The Department functions as a training centre for the MD in Community Medicine in partnership with the Post-Graduate Institute of Medicine, University of Colombo.
The following post-graduate trainees have obtained training in the Department. During their training period they were supervised by academic staff of the Department.
- Dr. P. Lukumar (2004 to 2006, supervised by Dr. N. Sivarajah & Dr. A. Pathmeswaran)
- Dr. R. Surenthirakumaran (2008 to 2011, supervised by Dr. N. Sivarajah & Dr. A. Pathmeswaran)
- Dr. S. Sivaganesh (2009 to 2011, supervised by Dr. N. Sivarajah & Dr. A. Pathmeswaran)
- Dr. N. Rajeshkannan (2009 to 2011, supervised by Dr. N. Sivarajah & Dr. A. Pathmeswaran)
- Dr. P. A. D. Coonghe (2013 to 2015, supervised by Dr. N. Sivarajah & Prof. Pushpa Fonseka )
- Dr. M. Thakshagini (PGIM Trainee in Venereology obtained MOH training – November to April 2016 – supervised Dr. R. Surenthirakumaran)
The following post-graduate trainees are currently in training:
- Dr. Thirumagal Sivashangar (2016-2018, supervised by Dr. R. Surenthirakumaran)
- Dr. C. J. Mathan Raj (2018- , supervised by Dr. R. Surenthirakumaran)
Master of Science in Health Management, Faculty of Graduate Studies, University of Jaffna.
Academic staff members of the Department contribute to this programme on a visiting basis.
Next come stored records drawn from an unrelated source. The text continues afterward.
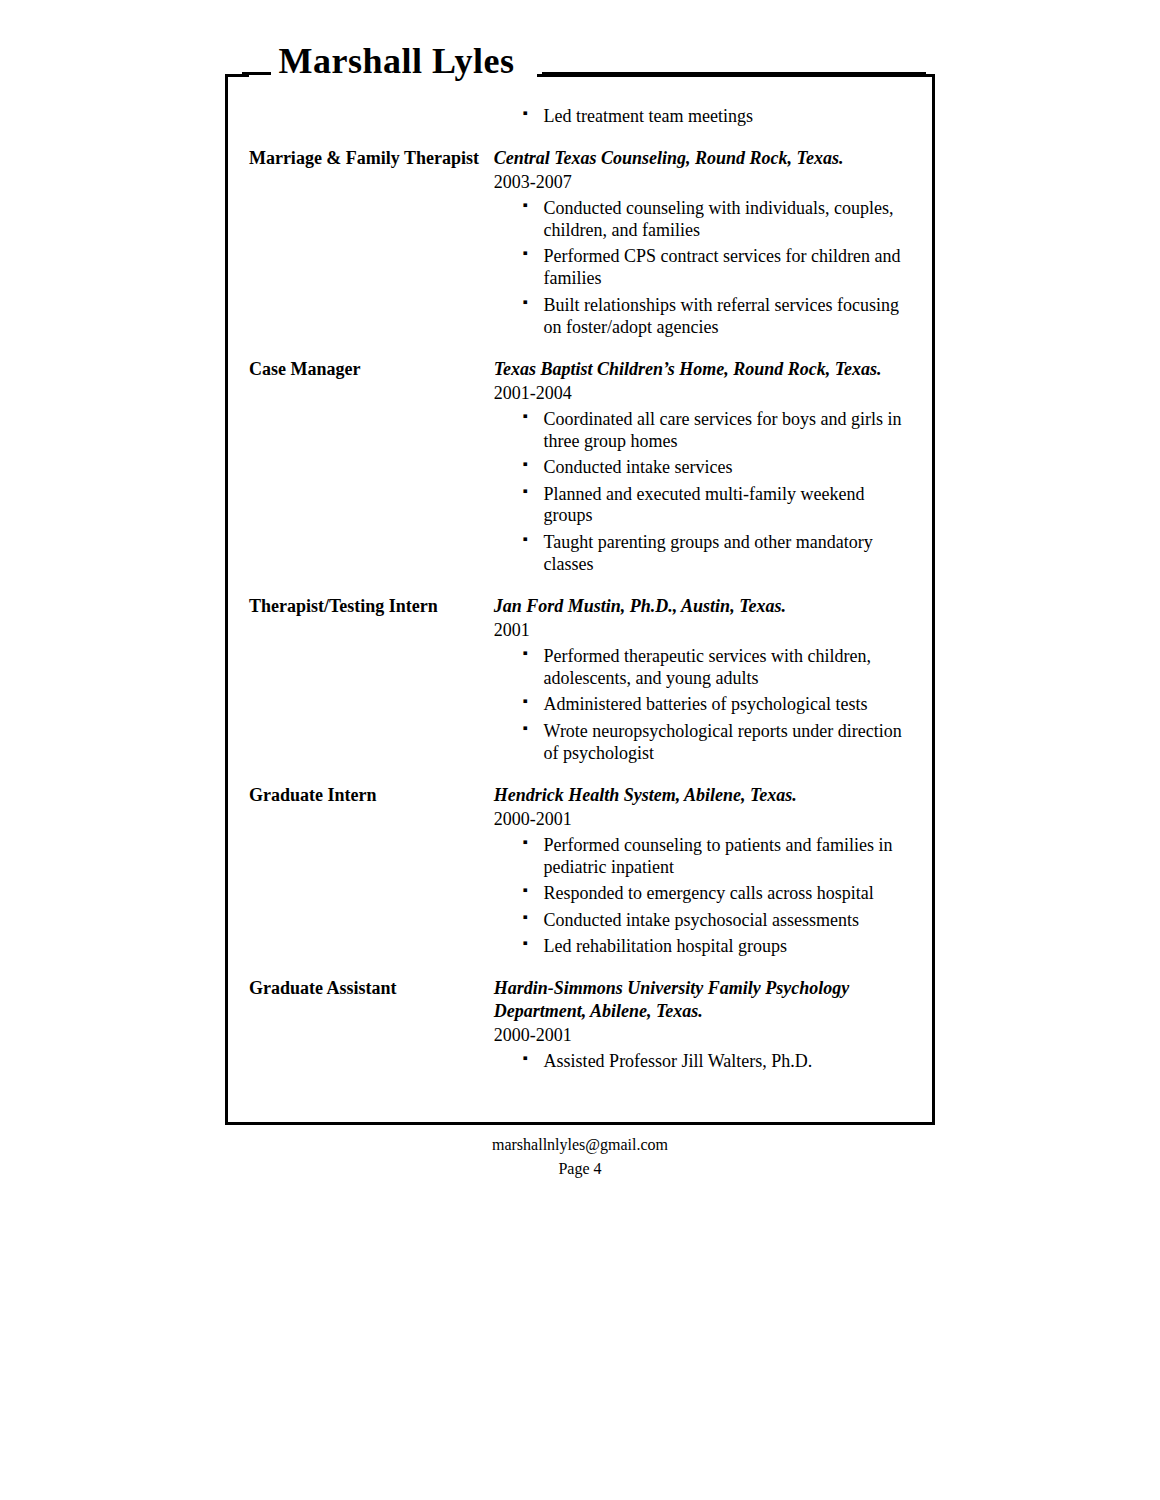Marshall Lyles
| | Led treatment team meetings |
| Marriage & Family Therapist | Central Texas Counseling, Round Rock, Texas. 2003-2007 Conducted counseling with individuals, couples, children, and families Performed CPS contract services for children and families Built relationships with referral services focusing on foster/adopt agencies |
| Case Manager | Texas Baptist Children’s Home, Round Rock, Texas. 2001-2004 Coordinated all care services for boys and girls in three group homes Conducted intake services Planned and executed multi-family weekend groups Taught parenting groups and other mandatory classes |
| Therapist/Testing Intern | Jan Ford Mustin, Ph.D., Austin, Texas. 2001 Performed therapeutic services with children, adolescents, and young adults Administered batteries of psychological tests Wrote neuropsychological reports under direction of psychologist |
| Graduate Intern | Hendrick Health System, Abilene, Texas. 2000-2001 Performed counseling to patients and families in pediatric inpatient Responded to emergency calls across hospital Conducted intake psychosocial assessments Led rehabilitation hospital groups |
| Graduate Assistant | Hardin-Simmons University Family Psychology Department, Abilene, Texas. 2000-2001 Assisted Professor Jill Walters, Ph.D. |
marshallnlyles@gmail.com
Page 4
Elective placements for international students
The Department accepts a limited number of international medical students interested in undertaking a placement in matters relevant to community and family medicine. The placement provides opportunities to train in peri-urban and rural settings in northern Sri Lanka, enabling students to:
- Become familiar with the structure and organization of Sri Lanka’s preventive health sector;
- Visit a range of health institutions located in the Northern Province, including provincial/district-level health administrative institutions, divisional hospitals, maternal and child health clinics, and other grassroots non-government organizations engaged in the provision of community-based services;
- Participate in health promotion and health education programmes at community level;
- Work with healthcare staff and patients whose first language is not English; and
- Gain familiarity with the challenges of working in a resource-poor setting.